Entries from a dataset
┌──
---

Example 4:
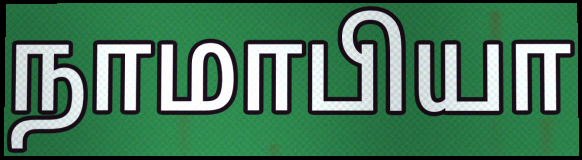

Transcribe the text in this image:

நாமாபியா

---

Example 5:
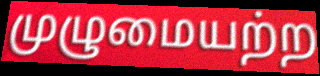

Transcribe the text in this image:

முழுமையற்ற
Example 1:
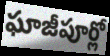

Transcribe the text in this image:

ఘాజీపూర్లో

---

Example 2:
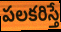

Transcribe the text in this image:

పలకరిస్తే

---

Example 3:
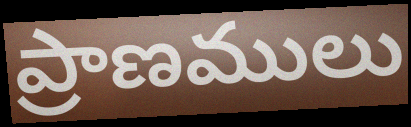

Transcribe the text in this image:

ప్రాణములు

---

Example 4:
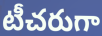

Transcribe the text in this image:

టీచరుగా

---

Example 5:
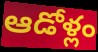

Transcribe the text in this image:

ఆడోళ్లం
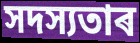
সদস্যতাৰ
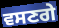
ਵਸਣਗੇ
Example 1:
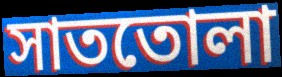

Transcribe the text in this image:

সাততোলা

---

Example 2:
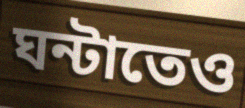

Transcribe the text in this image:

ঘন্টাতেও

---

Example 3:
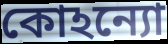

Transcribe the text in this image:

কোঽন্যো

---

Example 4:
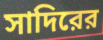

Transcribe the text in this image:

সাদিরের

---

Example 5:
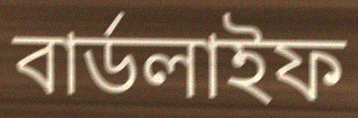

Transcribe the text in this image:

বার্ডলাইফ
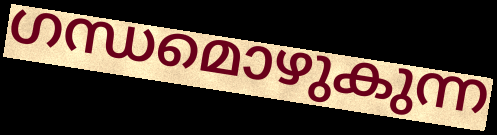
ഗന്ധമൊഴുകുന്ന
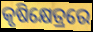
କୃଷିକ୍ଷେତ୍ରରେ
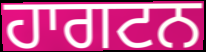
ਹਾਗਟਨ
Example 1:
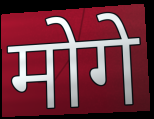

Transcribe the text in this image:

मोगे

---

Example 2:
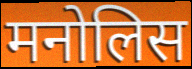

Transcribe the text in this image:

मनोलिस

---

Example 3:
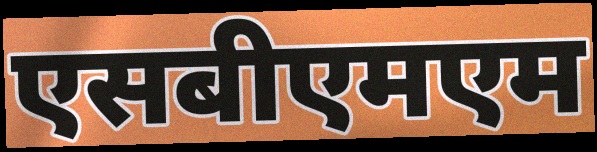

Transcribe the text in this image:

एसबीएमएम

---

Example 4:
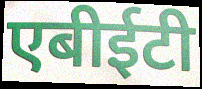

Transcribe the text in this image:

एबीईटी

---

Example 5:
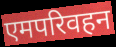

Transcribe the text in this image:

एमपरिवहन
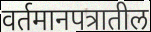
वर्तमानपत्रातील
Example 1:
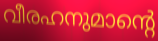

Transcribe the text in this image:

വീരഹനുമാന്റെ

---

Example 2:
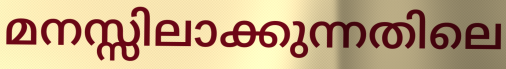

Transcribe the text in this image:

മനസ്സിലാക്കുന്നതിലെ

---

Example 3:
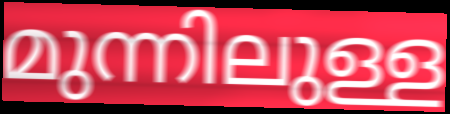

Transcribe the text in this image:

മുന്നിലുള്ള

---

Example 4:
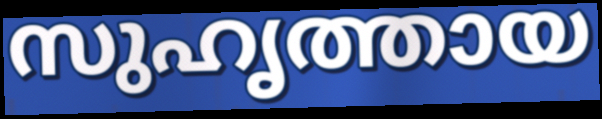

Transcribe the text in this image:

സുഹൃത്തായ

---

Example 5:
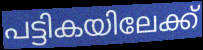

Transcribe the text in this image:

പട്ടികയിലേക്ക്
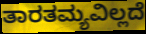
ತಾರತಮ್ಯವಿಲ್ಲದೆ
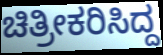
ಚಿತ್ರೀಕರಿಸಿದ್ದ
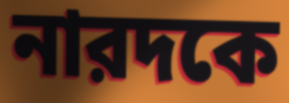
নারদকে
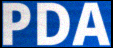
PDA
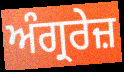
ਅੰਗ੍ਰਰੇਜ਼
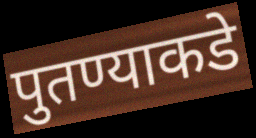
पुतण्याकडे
└──
Rewrite all the records with "Transcribe the text in this image" changed to "Write out the word shown in this image" and everything else left as it is. Leave the pictures out.

---

Example 4:

Write out the word shown in this image:

நாமாபியா

---

Example 5:

Write out the word shown in this image:

முழுமையற்ற
Example 1:

Write out the word shown in this image:

ఘాజీపూర్లో

---

Example 2:

Write out the word shown in this image:

పలకరిస్తే

---

Example 3:

Write out the word shown in this image:

ప్రాణములు

---

Example 4:

Write out the word shown in this image:

టీచరుగా

---

Example 5:

Write out the word shown in this image:

ఆడోళ్లం
সদস্যতাৰ
ਵਸਣਗੇ
Example 1:

Write out the word shown in this image:

সাততোলা

---

Example 2:

Write out the word shown in this image:

ঘন্টাতেও

---

Example 3:

Write out the word shown in this image:

কোঽন্যো

---

Example 4:

Write out the word shown in this image:

সাদিরের

---

Example 5:

Write out the word shown in this image:

বার্ডলাইফ
ഗന്ധമൊഴുകുന്ന
କୃଷିକ୍ଷେତ୍ରରେ
ਹਾਗਟਨ
Example 1:

Write out the word shown in this image:

मोगे

---

Example 2:

Write out the word shown in this image:

मनोलिस

---

Example 3:

Write out the word shown in this image:

एसबीएमएम

---

Example 4:

Write out the word shown in this image:

एबीईटी

---

Example 5:

Write out the word shown in this image:

एमपरिवहन
वर्तमानपत्रातील
Example 1:

Write out the word shown in this image:

വീരഹനുമാന്റെ

---

Example 2:

Write out the word shown in this image:

മനസ്സിലാക്കുന്നതിലെ

---

Example 3:

Write out the word shown in this image:

മുന്നിലുള്ള

---

Example 4:

Write out the word shown in this image:

സുഹൃത്തായ

---

Example 5:

Write out the word shown in this image:

പട്ടികയിലേക്ക്
ತಾರತಮ್ಯವಿಲ್ಲದೆ
ಚಿತ್ರೀಕರಿಸಿದ್ದ
নারদকে
PDA
ਅੰਗ੍ਰਰੇਜ਼
पुतण्याकडे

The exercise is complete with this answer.